- Episode no.: Episode 3
- Directed by: Alan Perry
- Written by: Tony Barwick
- Editing by: Alan Killick
- Production code: 4
- Original air date: 28 September 1970

Guest appearances
- Suzan Farmer as Tina Duval; Robert Swann as Bill Grant; Gito Santana as Alien; Ray Armstrong as Rescuer; David Weston as Rescuer;

Episode chronology
| ← Previous "Exposed" | Next → "Conflict" |

= Survival (UFO) =

"Survival" is the third episode of UFO, a 1970 British science fiction television series about an alien invasion of Earth. The screenplay was written by Tony Barwick and the director was Alan Perry. The episode was filmed between 30 June and 10 July 1970 and was first broadcast on 28 September 1970 in Canada, and 6 January 1971 in the UK. It was the fourth episode filmed.

The series was created by Gerry Anderson and Sylvia Anderson with Reg Hill, and produced by the Andersons and Lew Grade's Century 21 Productions for Grade's ITC Entertainment company.

==Plot==
Under the cover of a meteor shower, a UFO manages to evade SHADO's tracking and land on the Moon. The alien pilot gets close enough to Moonbase to shoot out a window of the Leisure Sphere. The resulting explosive decompression kills an astronaut inside and almost kills Paul Foster.

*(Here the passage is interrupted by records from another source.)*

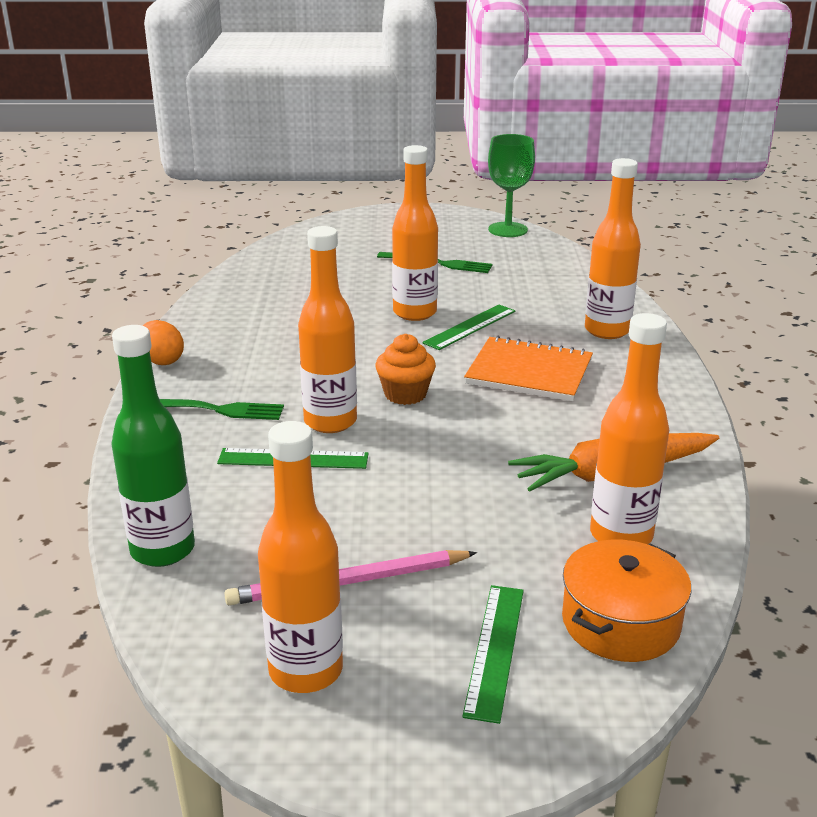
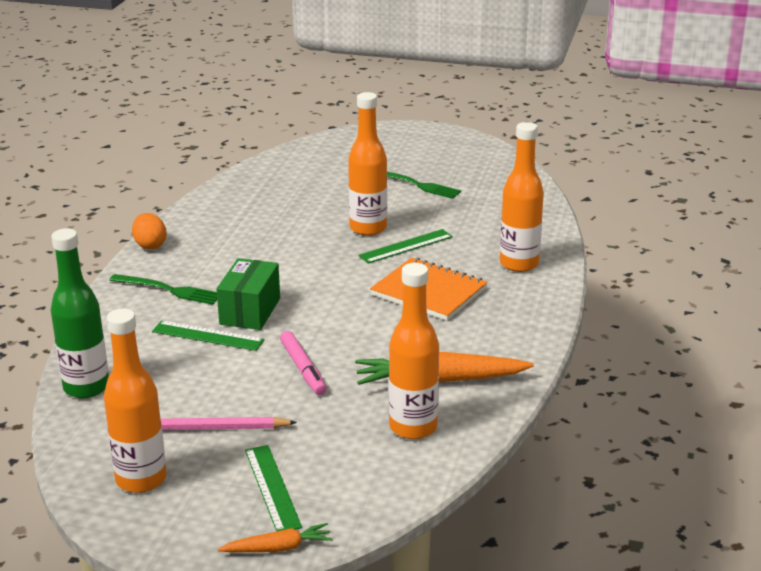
camera: 15 degrees right, 0 degrees up
orange bottle [298,226,357,433] -> green box [217,258,280,330]
orange cupcake [376,334,436,405] -> none
green ruler [462,585,524,724] -> green ruler turned 45 degrees counterclockwise [245,445,302,532]
green goblet [488,134,535,237] -> none
orange pot [562,540,691,662] -> none
none -> orange carrot [218,523,333,552]
none -> pink marker [280,331,327,395]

Straker orders a search of the vicinity around Moonbase using Moon mobiles and they locate the UFO in a crater. The UFO shoots at the Moon mobiles whereupon the interceptors are called in. They shoot the UFO down as it tries to take off and it crashes into Foster's Moon mobile. Thrown clear, Foster is injured in the explosion and his spacesuit's radio transmitter is broken. SHADO believes that he has been killed.

Foster is not alone, however, as the alien has also survived. The two adversaries realise that to survive they need to co-operate on the walk back to Moonbase. They get close to their destination but a search team locates Foster. Believing the alien to be a threat and with Foster unable to contact the search team due to his broken radio, they shoot and kill the alien.

==Production==
"Survival" features actor Michael Billington's first performance as Paul Foster. ("Exposed", which serves as the character's introduction, was the next episode to be filmed.) Rose Tobias Shaw, UFOs casting director, had previously cast Billington in an episode of The Prisoner.

Filming locations included Neptune House at ATV Elstree Studios in Borehamwood, and Windermere Hall in London.

==Reception==
John Kenneth Muir regarded "Survival" as one of UFOs lesser episodes, commenting that "not much interesting happens". He argued that the scenes showing the uneasy alliance between Foster and the alien fail to convince, partly because the two space-suited characters are unable to communicate meaningfully with each other. Muir also highlighted a subplot in which Straker makes the black Lieutenant Bradley acting Moonbase commander despite the latter's concerns about being undermined by racism, which has supposedly disappeared in the near-future world of UFO: "Straker's hostility towards Bradley, bluntly informing him that he is the only one who still believes in racism, comes off in today's era as paternalistic and a bit condescending." On the tension between Straker and Bradley, Justin Richards wrote that Bradley's fear is "that even if no one openly resents his race, such [resentment] may surface under stress. The example he cites of sending a man out on the Moon, possibly to his death, is all the more poignant given [Moonbase operative Paul] Roper's death under similar circumstances [in the earlier episode "Flight Path"]."

Ranking the UFO episodes from best to worst, review website The Anorak Zone places "Survival" 15th, stating that the episode "sums up UFO in many ways, as it contains lots that's good and lots that's pretty terrible [...] However, it scores fairly high here for a customary dark twist, even if it doesn't all make perfect sense." Calling the episode "an interesting precursor to Enemy Mine", magazine Video Watchdog wrote that the music and direction create "effectively ominous atmosphere" in the scenes between Foster and the alien.